Most people don’t know that high blood pressure poses serious health risks. Hypertension is a “silent killer” – it often presents with no recognizable symptoms but is responsible for approximately 1,100 fatalities among American adults every day.
One in three adults in the U.S. has hypertension. However, only about 54 percent of hypertensive adults have their blood pressure levels under control, according to the Centers for Disease Control and Prevention.
It’s up to medical professionals to emphasize the importance of reducing high blood pressure with patients while also identifying effective treatment methods and staying current on the most recent recommendations.
Goal blood pressure in treatment of hypertension
There has recently been some disagreement in the medical community about the target blood pressure in the treatment of hypertension. In 2014, the Eighth Joint National Committee (JNC 8) shifted the target BP to less than 150/90 mm Hg for most people over the age of 60. For patients younger than 60 or those with diabetes or chronic kidney disorder, the JNC 8 recommended treating patients to a target of less than 140/90.
However, in 2015 the Systolic Blood Pressure Intervention Trial (SPRINT) showed that a lower BP target may be better in certain groups. In this trial, more than 9,000 patients over the age of 50 and at risk of coronary artery disease (defined as age > 75, clinical cardiovascular disease, chronic kidney disease, or Framingham risk > 15%) were randomized to intensive (SBP < 120) or standard (SBP < 140) blood pressure treatment. Patients with diabetes or history of stroke were excluded. The trial found that the intensive treatment group had a decreased risk of the primary end-point (myocardial infarct, acute coronary syndrome, stroke, heart failure, and cardiovascular death). The number needed to treat to prevent one primary outcome was 61 and the number needed to treat one death was 90. A subgroup analysis of the SPRINT study in patients > 75 years confirmed the lower rate of cardiovascular events and death in the older population.
It’s also important to note different blood pressure measurement methods can produce results that vary enough to impact treatment targets. In the SPRINT study, the measurement methodology was different than what’s used by physicians treating patients in clinical practice. Physicians need to be aware of these differences in measurements, especially when prescribing medication that could reduce blood pressure to the point of creating adverse effects. In general, goal systolic blood pressure ranges for patients measured in clinical settings should be 5 to 10 mm Hg higher than the rates outlined in SPRINT. For more on measurement discrepancies, read this commentary in the online journal Circulation.
Based on the SPRINT study, some doctors recommend treating to a blood pressure target of less than 125 to 130 mm Hg (if BP is measured by standard manual office readings) or 120 to 125 mm Hg (if BP is measured with an automatic digital monitor) in most patients with hypertension. This includes patients meeting the criteria of those in the SPRINT study. In addition, some clinicians also believe the SBP should be less than 125 to 130 mm Hg in some patients with diabetes, for example, those with diabetic nephropathy and proteinuria.
The benefits of the intensive BP treatment strategy should be weighed against the risks. Risks include worsening kidney function, syncope, and electrolyte abnormalities. Physicians should work collaboratively with patients to pursue an individualized treatment protocol that minimizes side effects.
Lifestyle changes are of course a crucial component of controlling blood pressure. Lifestyle changes include regular physical activity, weight reduction, DASH diet and restriction of sodium and alcohol intake.
If lifestyle changes are not sufficient, antihypertensive therapy is necessary. At least 75 percent of patients will require two or more drugs to achieve blood pressure targets. The Manual outlines drugs that have been shown to be effective in reducing blood pressure.
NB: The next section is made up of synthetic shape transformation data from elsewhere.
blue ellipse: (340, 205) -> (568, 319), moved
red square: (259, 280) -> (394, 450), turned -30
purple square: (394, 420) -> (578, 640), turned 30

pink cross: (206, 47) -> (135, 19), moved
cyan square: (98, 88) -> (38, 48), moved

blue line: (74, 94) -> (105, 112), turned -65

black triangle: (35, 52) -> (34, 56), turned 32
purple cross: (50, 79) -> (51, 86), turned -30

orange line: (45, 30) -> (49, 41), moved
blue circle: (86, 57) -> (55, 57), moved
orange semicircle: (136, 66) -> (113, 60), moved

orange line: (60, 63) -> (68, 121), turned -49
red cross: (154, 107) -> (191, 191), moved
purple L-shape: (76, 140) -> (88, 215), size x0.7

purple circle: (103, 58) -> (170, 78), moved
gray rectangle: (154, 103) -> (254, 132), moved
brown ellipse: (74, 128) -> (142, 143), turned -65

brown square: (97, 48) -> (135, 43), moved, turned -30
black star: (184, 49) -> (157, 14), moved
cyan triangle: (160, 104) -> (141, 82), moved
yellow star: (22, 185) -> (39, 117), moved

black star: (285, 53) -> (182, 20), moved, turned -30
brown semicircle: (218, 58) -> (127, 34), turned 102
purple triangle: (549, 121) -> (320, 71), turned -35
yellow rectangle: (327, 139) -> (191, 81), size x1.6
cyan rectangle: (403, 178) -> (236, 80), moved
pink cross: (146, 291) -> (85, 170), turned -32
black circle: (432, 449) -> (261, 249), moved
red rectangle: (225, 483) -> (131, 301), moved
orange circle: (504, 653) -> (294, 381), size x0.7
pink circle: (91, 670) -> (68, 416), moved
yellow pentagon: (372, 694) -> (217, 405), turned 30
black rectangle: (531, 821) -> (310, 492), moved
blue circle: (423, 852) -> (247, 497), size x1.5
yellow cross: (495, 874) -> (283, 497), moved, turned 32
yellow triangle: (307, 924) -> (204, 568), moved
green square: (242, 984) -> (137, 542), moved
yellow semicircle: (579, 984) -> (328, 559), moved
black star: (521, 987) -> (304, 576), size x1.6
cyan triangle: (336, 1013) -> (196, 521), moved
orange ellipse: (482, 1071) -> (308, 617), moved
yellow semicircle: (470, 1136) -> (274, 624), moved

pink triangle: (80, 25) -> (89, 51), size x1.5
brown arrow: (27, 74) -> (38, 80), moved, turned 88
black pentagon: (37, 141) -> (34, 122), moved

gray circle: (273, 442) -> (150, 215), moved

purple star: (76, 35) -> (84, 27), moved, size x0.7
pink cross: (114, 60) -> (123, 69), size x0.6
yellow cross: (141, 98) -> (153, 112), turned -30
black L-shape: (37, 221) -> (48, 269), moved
When determining medication to prescribe patients, it’s also necessary to look at what lifestyle changes they’re likely to make. Renin–angiotensin system blockers, for example, will be considerably less effective in patients who cannot reduce their salt intake.
Talking to patients about controlling hypertension
Finding time during office visits to detail the dangers of hypertension is difficult for many physicians. However, patients need to be educated. Clearly communicating why hypertension is the silent killer is an effective way to motivate patients to commit to lifestyle interventions. Many individuals have a close family member who has died of heart failure or a stroke, which can also be a powerful motivator.
It’s also a good idea to have a nurse or physician’s assistant call patients a few weeks after starting a new treatment. It shows patients you’re committed to their improvement and gives you an opportunity to make sure the patient is correctly following the treatment.